Make no mistake: All improvisational art stems from the shoulders of others. The most admired artists have themselves the utmost respect for their predecessors because in some ways they owe their brilliance to them.
This video brings me back to what I feel is my kind of tango. Deeply connected to the music, the moment and your partner. That embrace couldn’t give a damn about the proper posture and he couldn’t care less about anyone in that room during that moment. That’s what I love when I get in the zone. I just do what I need to do to pour the music out of my body, I don’t care about being judged by qualities or interpretation.
In five years I’ll still be learning from this video which probably can’t be said for a lot of other videos out there. Sorry for the outburst but I’ve just watched a lot of boring tango in the last days…
I think I’ve figured out why I rarely get anything out of musicality classes: They’re not usually taught by people that truly have learned, studied and practiced music.
Understanding music and contextualizing tango music is fundamental to teach about the music itself. Unfortunately, there’s a lot of young teachers out there that are fanatic to the point that they have not (yet?) danced anything else in their life and do not know much more music besides tango. This makes their teachings lack perspective and thus, failing to reach the entire class/audience.
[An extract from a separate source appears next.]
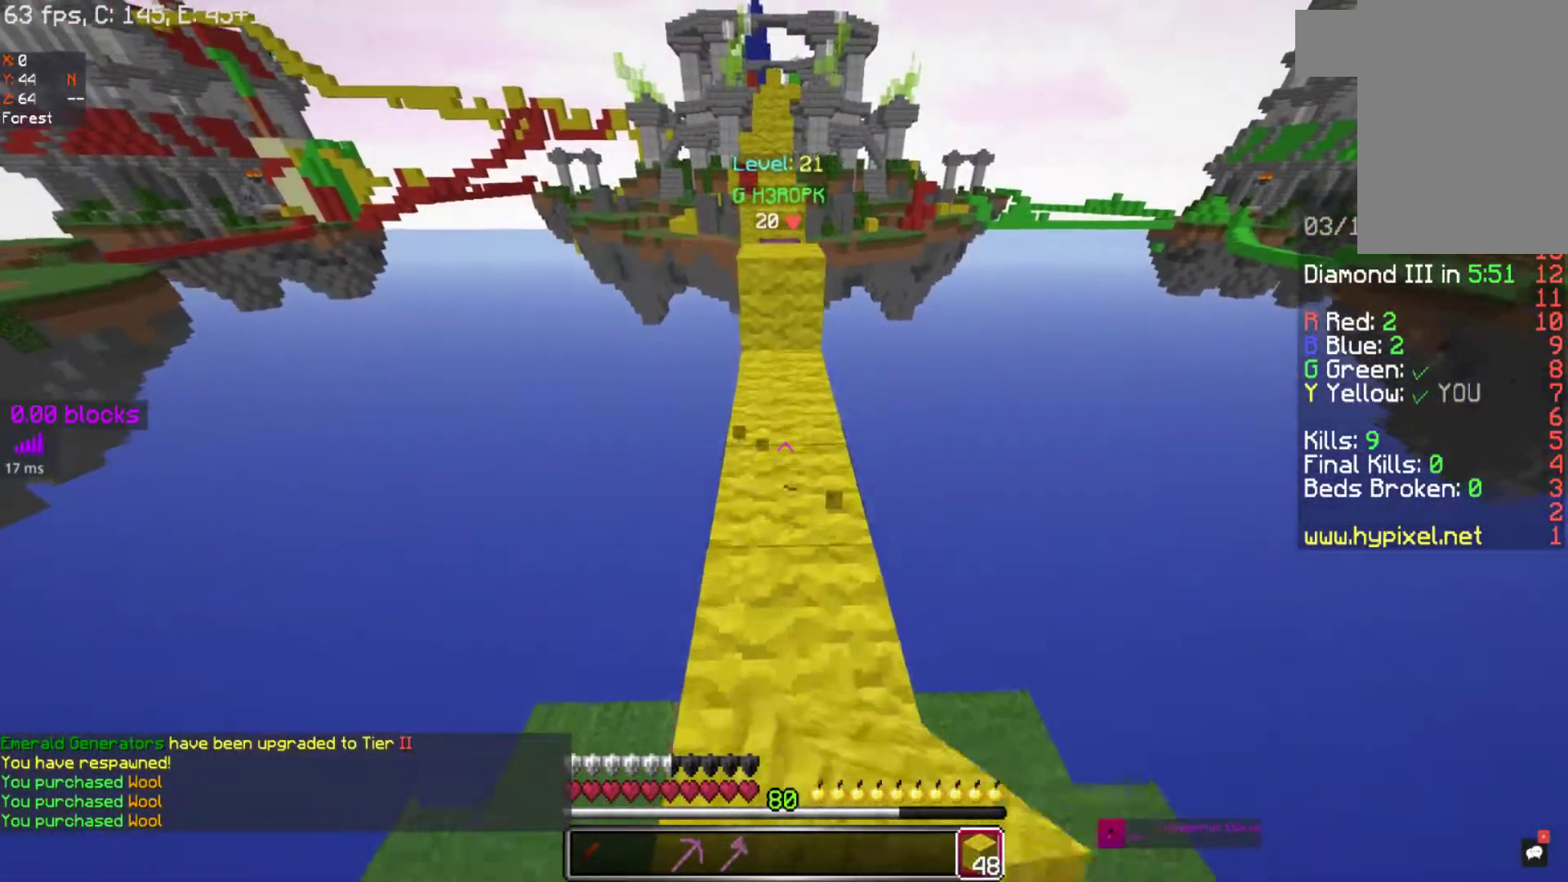
{"keys": ["d", "space", "w"], "mouse": [], "events": [[67, "mouse_right", "up"], [267, "space", "down"], [467, "d", "down"]]}
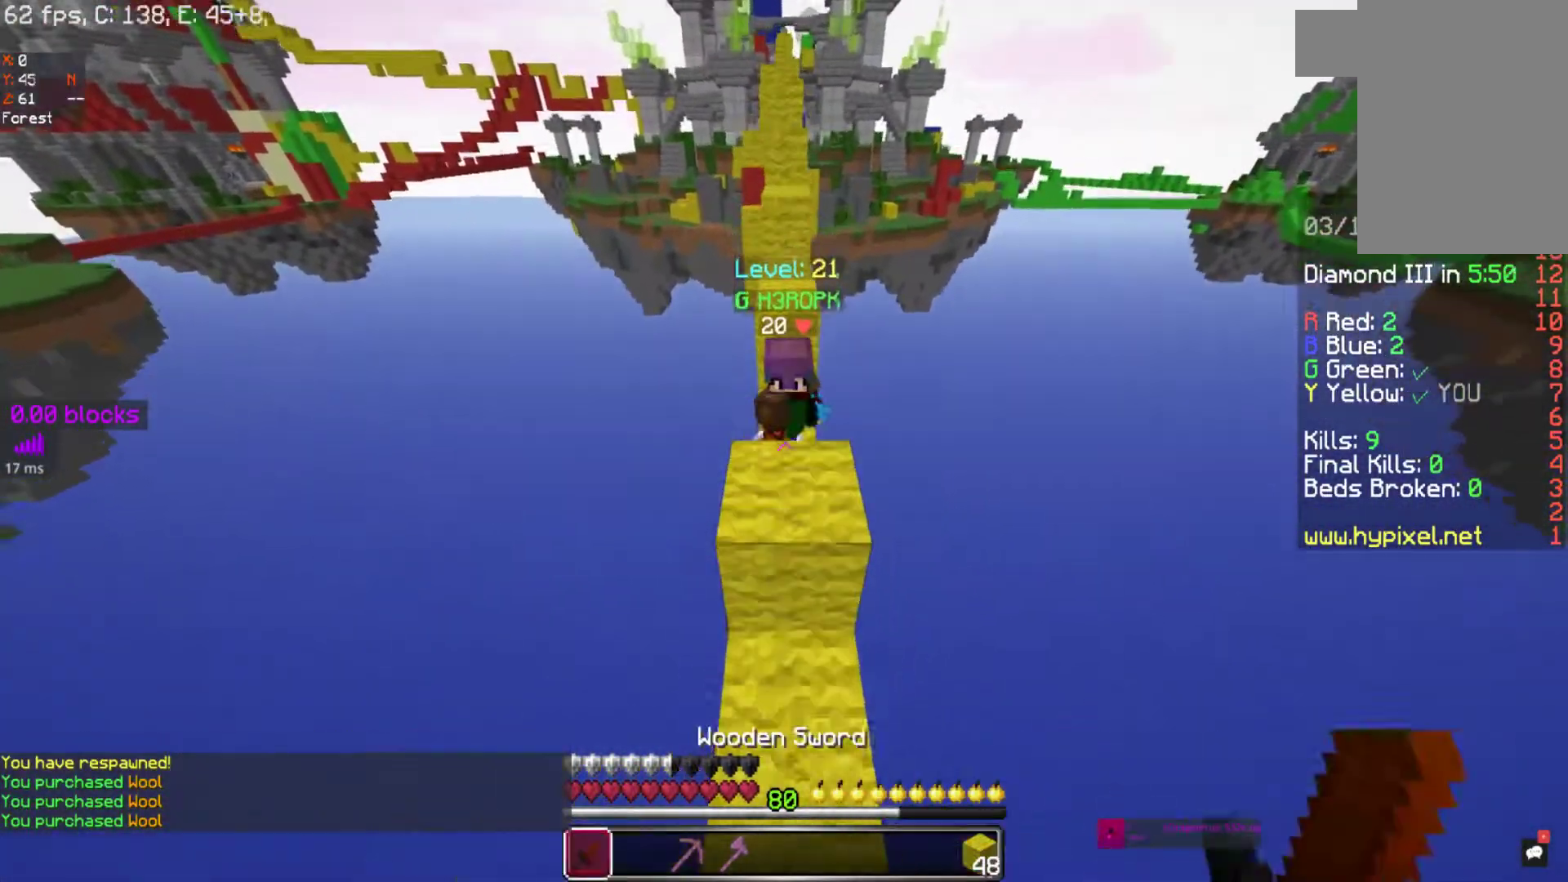
{"keys": ["space", "w"], "mouse": ["right"], "events": [[267, "mouse_right", "down"], [283, "d", "up"]]}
Next time you go to a musicality class, make sure you’re not going to a “let me show you what move/steps I do when this type of stuff comes up in music“. The good news is that it’s very easy to realize when you are at either situation.
Musicality development is inherently personal and everyone needs to go through the individual process themselves. What a teacher should be able to give you are the tools for that. Not just share the end result, ie, a step/move, with you.